The researchers also explored how Theo used the system. For example, during a family meal he started to subtly, but repeatedly, shift his head from side to side to force the system to read out the names of the people he was speaking to.
“We believe he was using that to support his spatial attention toward a person by refreshing his working memory of where they were,” Morrison said. “That’s something we could never have predicted, but a very powerful strategy for helping him maintain his attention, and if he can maintain his attention, he can maintain a topic of conversation.”
Other uses of the technology were more in line with the researchers’ hypothesis that it would help him build skills for socially interacting in a world dominated by people who are sighted.
For example, like other children who are blind or with low vision, Theo would put his head on the table during social situations, one ear cocked to the world. The researchers played a series of games with Theo designed to highlight the social power that could come when using his body and head to engage in conversation with people who are sighted.
In a game played at the lab, the researchers had a group problem to solve. Theo knew the answer. The researchers only knew the topic and they could only talk when Theo looked at them. When Theo looked away, they had to stop talking.
“All of the sudden he realized he can manage a conversation,” Morrison said. “He came to understand the power of being able to look at somebody, the power that gave him in a conversation and by that he’s then enabled a whole new set of social capabilities that he hadn’t been able to achieve before.”
Today, Theo seldom speaks with his head on the table. Whether wearing the modified HoloLens or not, he turns his body and face toward the person he wants to engage. Whether the change will persist long term is unknown, nor are the researchers certain if other children who are blind or with low vision will respond similarly.
“From what we are seeing with Theo, we have a good feeling about it, because we have seen it with him, but that is a case of one. And who knows if that would have happened anyway,” Cutrell said. “That is why we are spinning up to this next phase, which will be looking at considerably more children and a broader age range as well.”
Future of Project Tokyo
The broader Project Tokyo research effort continues, including new directions in machine learning that allow users to adapt the system to their personal preferences. Sebastian Tschiatschek, a machine learning researcher at the Cambridge lab, is working on features that enable users to show the system the kind and amount of information they want to hear.
The development of personalization is requiring Tschiatschek to take an unconventional approach to machine learning.

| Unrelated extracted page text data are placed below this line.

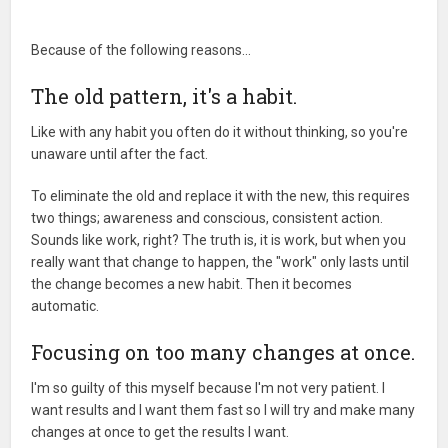
Because of the following reasons…
The old pattern, it's a habit.
Like with any habit you often do it without thinking, so you're
unaware until after the fact.
To eliminate the old and replace it with the new, this requires
two things; awareness and conscious, consistent action.
Sounds like work, right? The truth is, it is work, but when you
really want that change to happen, the "work" only lasts until
the change becomes a new habit. Then it becomes
automatic.
Focusing on too many changes at once.
I'm so guilty of this myself because I'm not very patient. I
want results and I want them fast so I will try and make many
changes at once to get the results I want.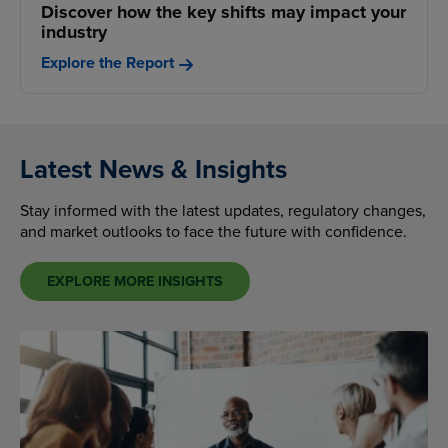
Discover how the key shifts may impact your
industry
Explore the Report
Latest News & Insights
Stay informed with the latest updates, regulatory changes,
and market outlooks to face the future with confidence.
EXPLORE MORE INSIGHTS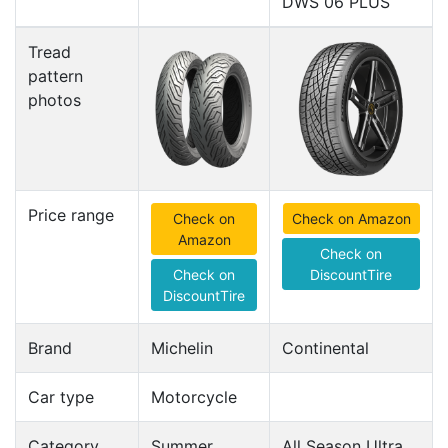
DWS 06 PLUS
Tread
pattern
photos
Price range
Check on
Check on Amazon
Amazon
Check on
Check on
DiscountTire
DiscountTire
Brand
Michelin
Continental
Car type
Motorcycle
Category
Summer
All Season Ultra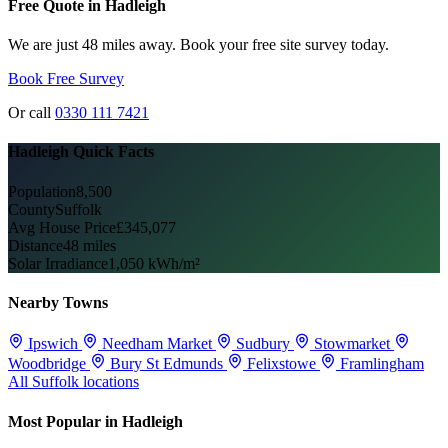
Free Quote in Hadleigh
We are just 48 miles away. Book your free site survey today.
Book Free Survey
Or call
0330 111 7421
Hadleigh Quick Facts
Population
8,500
County
Suffolk
Avg House Price
£345,077
Distance
48 miles
Solar Irradiance
1,050 kWh/m²
Nearby Towns
Ipswich
Needham Market
Sudbury
Stowmarket
Woodbridge
Bury St Edmunds
Felixstowe
Framlingham
All Suffolk locations
Most Popular in Hadleigh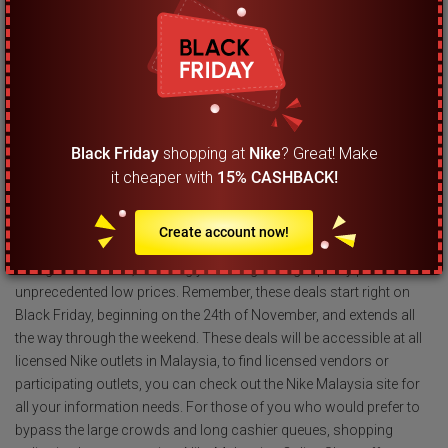
calendar so you do not forget about this rare occasion. Starting
from the 24th of November 2023, you will get a chance to
experience amazing deals at Nike Malaysia, and this lasts all the
way through the weekend, only ending on Cyber Monday, which
falls on the 28th of November.
Black Friday
shopping at
Nike
? Great! Make
What are the highlight deals I can expect to find
it cheaper with
15% CASHBACK!
during the Black Friday sale at Nike Malaysia?
The highlights of the Black Friday sale are undoubtedly the extra
Create account now!
discounts offered on items at the clearance section, going up to
as high as 25% off, meaning you can grab high quality products at
unprecedented low prices. Remember, these deals start right on
Black Friday, beginning on the 24th of November, and extends all
the way through the weekend. These deals will be accessible at all
licensed Nike outlets in Malaysia, to find licensed vendors or
participating outlets, you can check out the Nike Malaysia site for
all your information needs. For those of you who would prefer to
bypass the large crowds and long cashier queues, shopping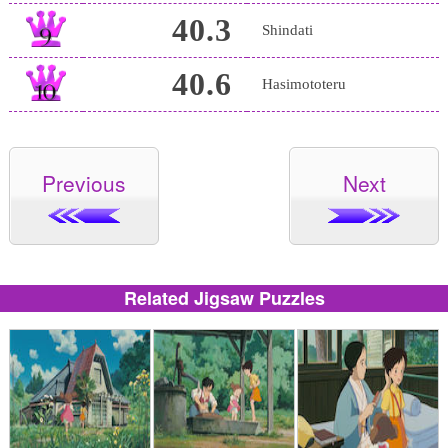
40.3
Shindati
40.6
Hasimototeru
Previous
Next
Related Jigsaw Puzzles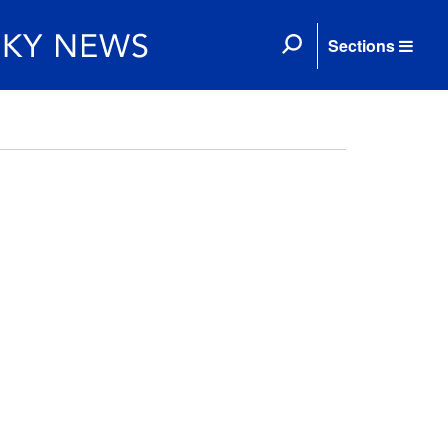
Sections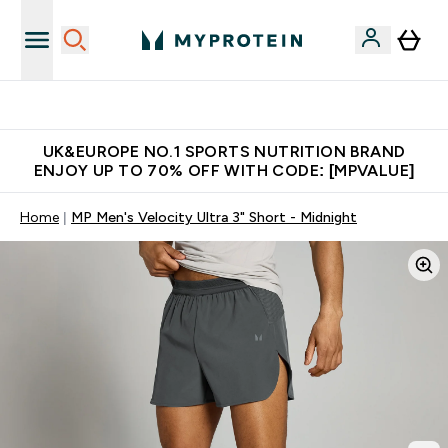
Unrivalled British Quality
UK&EUROPE NO.1 SPORTS NUTRITION BRAND
ENJOY UP TO 70% OFF WITH CODE: [MPVALUE]
Home
MP Men's Velocity Ultra 3" Short - Midnight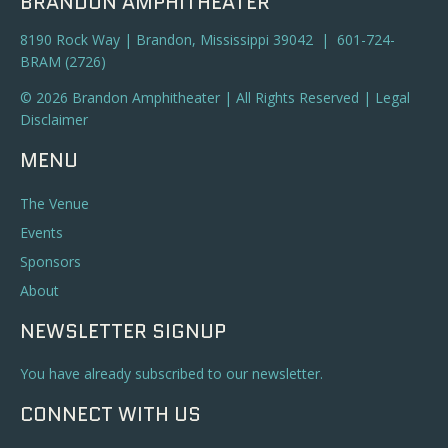
BRANDON AMPHITHEATER
8190 Rock Way | Brandon, Mississippi 39042 | 601-724-
BRAM (2726)
© 2026 Brandon Amphitheater | All Rights Reserved |
Legal
Disclaimer
MENU
The Venue
Events
Sponsors
About
NEWSLETTER SIGNUP
You have already subscribed to our newsletter.
CONNECT WITH US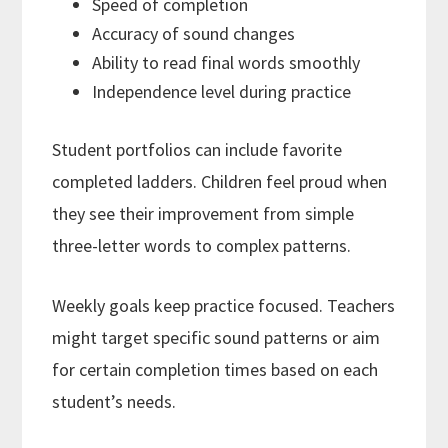
Speed of completion
Accuracy of sound changes
Ability to read final words smoothly
Independence level during practice
Student portfolios can include favorite
completed ladders. Children feel proud when
they see their improvement from simple
three-letter words to complex patterns.
Weekly goals keep practice focused. Teachers
might target specific sound patterns or aim
for certain completion times based on each
student’s needs.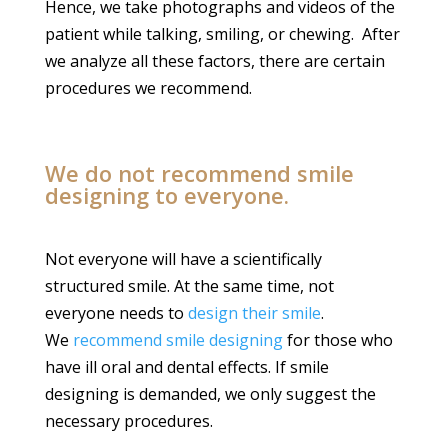
Hence, we take photographs and videos of the
patient while talking, smiling, or chewing. After
we analyze all these factors, there are certain
procedures we recommend.
We do not recommend smile
designing to everyone.
Not everyone will have a scientifically
structured smile. At the same time, not
everyone needs to
design their smile
.
We
recommend smile designing
for those who
have ill oral and dental effects. If smile
designing is demanded, we only suggest the
necessary procedures.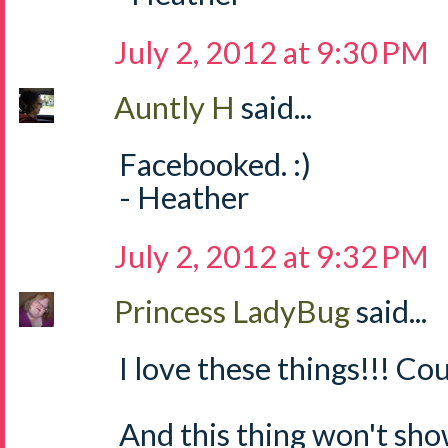
July 2, 2012 at 9:30 PM
Auntly H
said...
Facebooked. :)
- Heather
July 2, 2012 at 9:32 PM
Princess LadyBug
said...
I love these things!!! Cou
And this thing won't sh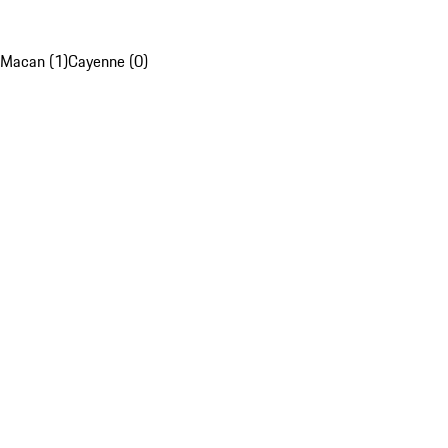
Macan (1)
Cayenne (0)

“What we like to do is formalize a problem in some mathematical form,” he said. “You cannot do that so easily in this problem. Lots of the development comes through trying out things, having this interaction with people, seeing what they like, don’t like, and enhancing the algorithms.”
The desire for personalization, he explained, exists because people who are blind or with low vision have different levels of vision and thus different information needs. What’s more, users of the system get frustrated when it provides information they already know.
“To get the vision of Project Tokyo done, you have to combine so many things that are not solved themselves,” Tschiatschek said.
Ultimately, Project Tokyo is about demonstrating how to build intelligent personal agents that extend the capabilities of all users. To get there, Morrison, Cutrell and their colleagues will continue to work with people who are blind or with low vision, including more children.
“What we saw with Theo is pretty powerful,” Morrison said in her office the day after the system testing at Regan’s house. “It was powerful because he was in control of his world in a way that he couldn’t be before.”
Among the expanding cohort of children to participate in Project Tokyo is Morrison’s 7-year-old son, Ronan, who has been blind since birth.
“I think we are going to see that with Ronan,” she added. “I’m super excited to try.”